▶ DOCUMENT PASSAGE:

=== Begin Enclosure ===

Information filed pursuant to Rule 425

Filed by VISX, Incorporated

Pursuant to Rule 425

Under the Securities Act of 1933

And Deemed Filed Pursuant to Rule 14a-12

Under the Securities Exchange Act of 1934

Subject Company: VISX, Incorporated

Commission File No. 001-10694

 

This filing relates to the Agreement and Plan of Merger, dated as of November 9, 2004, as amended, by and among Advanced Medical Optics, Inc., Vault Merger Corporation (a wholly owned subsidiary of AMO) and VISX, Incorporated. On April 26, 2005, VISX announced its financial results for the first quarter of 2005. Portions of the press release announcing these results and related to the proposed merger follows:

 

VISX and Advanced Medical Optics Merger Update:

 

On April 25, 2005, VISX and Advanced Medical Optics, Inc. [NYSE: AVO] announced that they have each selected May 26, 2005, as the date for their respective special meetings of stockholders concerning their planned merger. (AMO’s annual meeting of stockholders will also be held on this date.) AMO and VISX expect the joint proxy statement/prospectus to be mailed to stockholders of AMO and VISX on or about April 27, 2005. Stockholders of record as of the close of business on April 14, 2005, of both companies will be entitled to vote at the respective special meetings. The transaction is expected to close shortly after the May 26, 2005, stockholders’ meetings.

=== End Enclosure ===

▶ GIVEN ENTRIES:

=== Begin Enclosure ===

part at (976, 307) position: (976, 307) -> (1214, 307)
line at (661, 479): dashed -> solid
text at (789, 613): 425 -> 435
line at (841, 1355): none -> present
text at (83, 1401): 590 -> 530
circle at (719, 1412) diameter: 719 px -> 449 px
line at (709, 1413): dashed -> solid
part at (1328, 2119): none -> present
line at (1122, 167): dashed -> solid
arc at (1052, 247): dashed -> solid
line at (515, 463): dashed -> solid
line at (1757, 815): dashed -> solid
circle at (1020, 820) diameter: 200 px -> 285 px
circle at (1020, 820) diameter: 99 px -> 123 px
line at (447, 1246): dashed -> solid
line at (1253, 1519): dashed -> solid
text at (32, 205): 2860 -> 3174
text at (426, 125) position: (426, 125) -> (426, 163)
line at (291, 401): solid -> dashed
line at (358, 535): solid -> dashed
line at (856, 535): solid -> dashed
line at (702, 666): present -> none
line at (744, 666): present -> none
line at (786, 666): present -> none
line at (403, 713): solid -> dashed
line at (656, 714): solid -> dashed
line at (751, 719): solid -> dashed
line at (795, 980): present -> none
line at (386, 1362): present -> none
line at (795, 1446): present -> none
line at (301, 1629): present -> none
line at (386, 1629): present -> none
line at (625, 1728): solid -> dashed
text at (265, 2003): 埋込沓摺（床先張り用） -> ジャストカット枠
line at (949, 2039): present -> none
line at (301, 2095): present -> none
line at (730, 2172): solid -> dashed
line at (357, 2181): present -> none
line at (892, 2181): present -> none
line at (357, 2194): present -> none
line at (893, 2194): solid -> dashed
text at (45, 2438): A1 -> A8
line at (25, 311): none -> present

=== End Enclosure ===

▶ EXERCISE DESCRIPTION:
Please carry the VISX merger filing forward from its last sentence. The material above comes from a different source than the VISX merger filing.

▶ OUTPUT OF THE TASK:
 

8) Q: What was the impact of merger-related expenses on EPS?

A: Merger-related expenses in Q1 2005 were approximately $650,000. No tax benefits were recorded on this expense. With 51,749,000 diluted shares outstanding, the $650,000 expense negatively impacted earnings by $0.01 cent.

 

Additional Information and Where You Can Find It:

 

AMO has filed a Registration Statement on Form S-4 with the SEC that includes a joint proxy statement/prospectus of VISX and AMO and other relevant materials in connection with the proposed transaction. The joint proxy statement/prospectus will be mailed to the stockholders of VISX and AMO. Investors and security holders of VISX and AMO are urged to read the joint proxy statement/prospectus and the other relevant materials when they become available because they will contain important information about VISX, AMO and the proposed transaction. The joint proxy statement/prospectus and other relevant materials (when they become available), and any other documents filed by VISX or AMO with the SEC, may be obtained free of charge at the SEC’s web site at www.sec.gov. In addition, investors and security holders may obtain free copies of the documents filed with the SEC by VISX by contacting VISX Investor Relations at ir@visx.com or via telephone at (408) 773-7600. Investors and security holders may obtain free copies of the documents filed with the SEC by AMO at www.amo-inc.com or via telephone at (714) 247-8348. Investors and security holders are urged to read the joint proxy statement/prospectus and the other relevant materials when they become available before making any voting or investment decision with respect to the proposed transaction.

 

AMO and its respective directors and executive officers may be deemed to be participants in the solicitation of proxies from the stockholders of VISX and AMO in favor of the proposed transaction. Information about the directors and executive officers of AMO and their respective interests in the proposed transaction will be available in the joint proxy statement/prospectus.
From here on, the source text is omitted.